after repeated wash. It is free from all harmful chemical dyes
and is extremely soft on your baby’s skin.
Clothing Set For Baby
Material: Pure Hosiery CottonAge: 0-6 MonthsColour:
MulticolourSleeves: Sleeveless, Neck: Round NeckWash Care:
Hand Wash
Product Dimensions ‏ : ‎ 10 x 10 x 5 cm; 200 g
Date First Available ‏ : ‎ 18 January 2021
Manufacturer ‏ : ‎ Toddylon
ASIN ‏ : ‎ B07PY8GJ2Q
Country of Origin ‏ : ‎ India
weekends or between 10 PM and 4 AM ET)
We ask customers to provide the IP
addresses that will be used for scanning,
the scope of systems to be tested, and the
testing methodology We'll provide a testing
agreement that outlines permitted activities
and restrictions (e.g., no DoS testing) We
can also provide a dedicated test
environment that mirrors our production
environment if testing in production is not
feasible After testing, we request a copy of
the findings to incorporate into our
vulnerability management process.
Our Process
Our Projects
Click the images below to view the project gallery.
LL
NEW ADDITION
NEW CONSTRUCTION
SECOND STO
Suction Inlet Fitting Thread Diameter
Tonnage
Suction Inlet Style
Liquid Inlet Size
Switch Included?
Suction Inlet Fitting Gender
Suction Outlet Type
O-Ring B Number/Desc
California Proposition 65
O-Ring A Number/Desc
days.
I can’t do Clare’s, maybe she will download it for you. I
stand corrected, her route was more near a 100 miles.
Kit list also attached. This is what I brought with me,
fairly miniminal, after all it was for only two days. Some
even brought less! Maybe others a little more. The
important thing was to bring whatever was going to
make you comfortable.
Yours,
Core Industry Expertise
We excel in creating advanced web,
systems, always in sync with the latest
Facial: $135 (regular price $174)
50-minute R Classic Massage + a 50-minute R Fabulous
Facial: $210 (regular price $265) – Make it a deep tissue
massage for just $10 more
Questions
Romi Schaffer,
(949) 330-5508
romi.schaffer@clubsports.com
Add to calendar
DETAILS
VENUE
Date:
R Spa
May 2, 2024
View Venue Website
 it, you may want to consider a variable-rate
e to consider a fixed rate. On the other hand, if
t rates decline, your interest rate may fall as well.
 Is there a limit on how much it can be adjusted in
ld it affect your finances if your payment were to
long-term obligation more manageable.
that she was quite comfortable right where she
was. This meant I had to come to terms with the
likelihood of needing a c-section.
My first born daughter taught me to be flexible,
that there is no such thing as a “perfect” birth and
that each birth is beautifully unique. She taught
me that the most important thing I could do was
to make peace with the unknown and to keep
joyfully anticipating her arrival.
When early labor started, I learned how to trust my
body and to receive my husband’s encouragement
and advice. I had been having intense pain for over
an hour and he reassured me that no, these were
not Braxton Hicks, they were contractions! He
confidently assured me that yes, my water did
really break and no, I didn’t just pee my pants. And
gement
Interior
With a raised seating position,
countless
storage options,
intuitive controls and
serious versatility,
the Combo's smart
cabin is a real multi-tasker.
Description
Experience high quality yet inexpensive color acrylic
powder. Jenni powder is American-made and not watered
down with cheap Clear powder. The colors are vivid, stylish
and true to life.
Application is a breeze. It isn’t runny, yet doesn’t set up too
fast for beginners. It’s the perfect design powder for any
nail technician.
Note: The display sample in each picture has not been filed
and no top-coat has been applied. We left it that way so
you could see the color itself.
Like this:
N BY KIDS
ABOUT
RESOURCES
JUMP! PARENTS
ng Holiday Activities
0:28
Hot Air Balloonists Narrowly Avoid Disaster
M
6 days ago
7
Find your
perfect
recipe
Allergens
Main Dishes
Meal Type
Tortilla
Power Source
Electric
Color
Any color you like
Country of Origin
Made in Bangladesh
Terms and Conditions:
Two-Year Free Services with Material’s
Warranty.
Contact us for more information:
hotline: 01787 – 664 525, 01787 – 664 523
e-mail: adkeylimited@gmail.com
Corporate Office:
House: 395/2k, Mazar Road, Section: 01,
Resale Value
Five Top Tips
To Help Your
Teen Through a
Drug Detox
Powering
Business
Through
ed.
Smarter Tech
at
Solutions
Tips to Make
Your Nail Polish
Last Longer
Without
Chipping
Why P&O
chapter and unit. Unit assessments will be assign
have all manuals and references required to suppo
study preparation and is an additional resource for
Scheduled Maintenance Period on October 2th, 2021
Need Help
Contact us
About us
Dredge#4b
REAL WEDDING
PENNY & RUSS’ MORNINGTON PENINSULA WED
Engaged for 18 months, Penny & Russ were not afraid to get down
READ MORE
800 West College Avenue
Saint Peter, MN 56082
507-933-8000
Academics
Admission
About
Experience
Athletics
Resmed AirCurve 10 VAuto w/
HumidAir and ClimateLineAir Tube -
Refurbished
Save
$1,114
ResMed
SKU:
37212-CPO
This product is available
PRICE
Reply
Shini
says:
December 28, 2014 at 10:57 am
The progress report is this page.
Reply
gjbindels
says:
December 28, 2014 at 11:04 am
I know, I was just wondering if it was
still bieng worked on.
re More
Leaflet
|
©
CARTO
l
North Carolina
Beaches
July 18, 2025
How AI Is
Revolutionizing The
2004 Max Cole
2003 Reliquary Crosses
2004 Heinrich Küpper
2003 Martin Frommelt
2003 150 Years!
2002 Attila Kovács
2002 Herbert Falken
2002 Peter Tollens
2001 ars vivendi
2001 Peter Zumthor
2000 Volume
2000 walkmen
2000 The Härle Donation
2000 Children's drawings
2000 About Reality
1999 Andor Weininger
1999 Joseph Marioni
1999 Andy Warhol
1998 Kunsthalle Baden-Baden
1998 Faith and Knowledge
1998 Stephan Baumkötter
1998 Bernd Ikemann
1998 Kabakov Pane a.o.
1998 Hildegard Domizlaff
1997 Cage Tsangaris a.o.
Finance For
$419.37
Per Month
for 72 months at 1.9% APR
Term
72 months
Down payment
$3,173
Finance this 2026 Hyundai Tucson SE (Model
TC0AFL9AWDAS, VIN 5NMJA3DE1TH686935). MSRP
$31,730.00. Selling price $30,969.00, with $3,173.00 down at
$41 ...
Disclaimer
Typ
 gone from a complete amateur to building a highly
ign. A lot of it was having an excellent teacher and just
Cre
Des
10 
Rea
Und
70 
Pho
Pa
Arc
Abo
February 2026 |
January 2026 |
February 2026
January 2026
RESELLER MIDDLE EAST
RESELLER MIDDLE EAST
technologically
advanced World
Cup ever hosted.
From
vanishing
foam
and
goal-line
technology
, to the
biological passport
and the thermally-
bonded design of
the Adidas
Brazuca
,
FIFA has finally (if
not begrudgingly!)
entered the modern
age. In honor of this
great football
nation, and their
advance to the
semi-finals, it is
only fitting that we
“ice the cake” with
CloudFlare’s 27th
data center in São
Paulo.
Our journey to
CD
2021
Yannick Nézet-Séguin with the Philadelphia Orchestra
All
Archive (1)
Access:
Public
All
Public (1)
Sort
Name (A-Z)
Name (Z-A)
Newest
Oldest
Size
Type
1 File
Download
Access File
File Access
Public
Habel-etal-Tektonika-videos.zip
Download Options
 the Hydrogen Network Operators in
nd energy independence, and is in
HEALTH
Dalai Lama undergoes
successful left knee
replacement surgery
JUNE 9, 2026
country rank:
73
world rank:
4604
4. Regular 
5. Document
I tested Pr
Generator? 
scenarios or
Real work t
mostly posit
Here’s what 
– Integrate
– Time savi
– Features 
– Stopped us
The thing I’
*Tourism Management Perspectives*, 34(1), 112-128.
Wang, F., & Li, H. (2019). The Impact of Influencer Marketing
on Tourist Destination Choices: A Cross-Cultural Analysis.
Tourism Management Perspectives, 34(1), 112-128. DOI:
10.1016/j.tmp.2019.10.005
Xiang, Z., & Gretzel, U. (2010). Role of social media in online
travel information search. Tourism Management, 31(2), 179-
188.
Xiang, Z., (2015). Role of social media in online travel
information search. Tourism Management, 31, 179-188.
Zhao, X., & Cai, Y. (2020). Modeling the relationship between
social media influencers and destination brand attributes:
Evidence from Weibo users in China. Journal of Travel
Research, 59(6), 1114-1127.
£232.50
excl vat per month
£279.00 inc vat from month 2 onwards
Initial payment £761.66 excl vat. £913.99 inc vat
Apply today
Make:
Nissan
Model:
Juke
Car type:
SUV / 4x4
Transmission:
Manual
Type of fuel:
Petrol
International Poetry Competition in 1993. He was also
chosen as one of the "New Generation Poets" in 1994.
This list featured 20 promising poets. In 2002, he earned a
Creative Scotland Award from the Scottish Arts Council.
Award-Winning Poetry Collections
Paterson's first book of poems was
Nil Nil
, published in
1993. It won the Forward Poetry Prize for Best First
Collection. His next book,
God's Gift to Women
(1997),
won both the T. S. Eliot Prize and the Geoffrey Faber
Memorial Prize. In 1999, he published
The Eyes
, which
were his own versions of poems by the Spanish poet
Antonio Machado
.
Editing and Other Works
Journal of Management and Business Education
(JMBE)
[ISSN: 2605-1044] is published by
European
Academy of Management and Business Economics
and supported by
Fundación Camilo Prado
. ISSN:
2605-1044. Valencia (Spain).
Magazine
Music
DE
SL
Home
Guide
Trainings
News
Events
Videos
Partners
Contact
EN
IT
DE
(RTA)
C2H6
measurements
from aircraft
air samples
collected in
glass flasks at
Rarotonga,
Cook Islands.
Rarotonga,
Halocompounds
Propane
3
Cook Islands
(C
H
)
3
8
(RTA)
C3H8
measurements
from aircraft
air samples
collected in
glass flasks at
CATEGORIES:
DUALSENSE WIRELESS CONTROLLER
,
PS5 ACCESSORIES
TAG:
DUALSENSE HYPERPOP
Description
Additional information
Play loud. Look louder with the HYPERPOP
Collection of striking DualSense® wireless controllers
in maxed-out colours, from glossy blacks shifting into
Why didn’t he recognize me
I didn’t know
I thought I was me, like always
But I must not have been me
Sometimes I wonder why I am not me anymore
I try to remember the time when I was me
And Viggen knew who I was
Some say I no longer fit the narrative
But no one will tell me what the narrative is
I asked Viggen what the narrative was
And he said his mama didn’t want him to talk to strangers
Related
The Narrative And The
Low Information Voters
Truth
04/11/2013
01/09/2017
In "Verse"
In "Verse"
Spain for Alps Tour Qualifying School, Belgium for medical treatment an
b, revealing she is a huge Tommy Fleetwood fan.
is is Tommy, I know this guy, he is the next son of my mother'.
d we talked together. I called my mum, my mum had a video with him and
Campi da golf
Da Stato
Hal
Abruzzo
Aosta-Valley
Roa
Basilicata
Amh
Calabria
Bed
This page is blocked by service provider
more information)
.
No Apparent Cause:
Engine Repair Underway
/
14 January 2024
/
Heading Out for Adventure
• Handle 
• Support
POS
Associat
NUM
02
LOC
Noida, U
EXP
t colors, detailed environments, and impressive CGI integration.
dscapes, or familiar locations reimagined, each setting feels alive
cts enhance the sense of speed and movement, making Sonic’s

# # # # #

To do: The response must give every line from the material above that holds the string "comfortable".

Response to this task:
make you comfortable.
that she was quite comfortable right where she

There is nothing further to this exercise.